Snakes are a component of Alabama’s diverse wildlife. Approximately 50 species of snakes occur throughout the state. A few commonly encountered snakes around homes include the harmless black racer, garter snake and rat snake. The odds of encountering a venomous snake are much less, as only six snakes in Alabama are venomous.
Homeowners are often alarmed when spotting a snake around their home after years of never seeing one. This apparent absence of snakes is most likely due to the secretive nature of the animal. In addition, some of the snakes around our homes are very small. Red-bellied snakes, brown snakes, and earth snakes are small, (typically less than 1 foot long) very slender, and spend their time in search of food amongst the leaf litter and loose soil. Unless raking or gardening, these snakes go unnoticed.

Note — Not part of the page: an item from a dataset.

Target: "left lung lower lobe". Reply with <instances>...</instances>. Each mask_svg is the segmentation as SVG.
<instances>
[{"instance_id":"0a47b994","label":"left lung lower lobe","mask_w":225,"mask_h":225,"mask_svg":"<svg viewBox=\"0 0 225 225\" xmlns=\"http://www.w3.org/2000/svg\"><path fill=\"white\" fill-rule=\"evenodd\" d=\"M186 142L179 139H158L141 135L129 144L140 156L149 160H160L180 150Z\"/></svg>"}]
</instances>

No snake is a vegetarian. Snakes eat other animals and the size of the snake determines the size of the prey. Small snakes eat insects or other invertebrates while the large snakes eat birds and mammals. Unless your house is a haven for bugs or mice, there is no food in your house to attract snakes. The appearance of a snake inside your house is likely a random occurrence. While crawling about, a snake encountering an outside wall typically follows the wall and may enter your home through an open outside door or even under the door. Small snakes can crawl under or through what appear to us as an impassable gap. A good winterizing check of all the weather sealing around your doors and windows will go a long way in preventing snakes from crawling inside. Besides, it will save on your heating and cooling bills as well.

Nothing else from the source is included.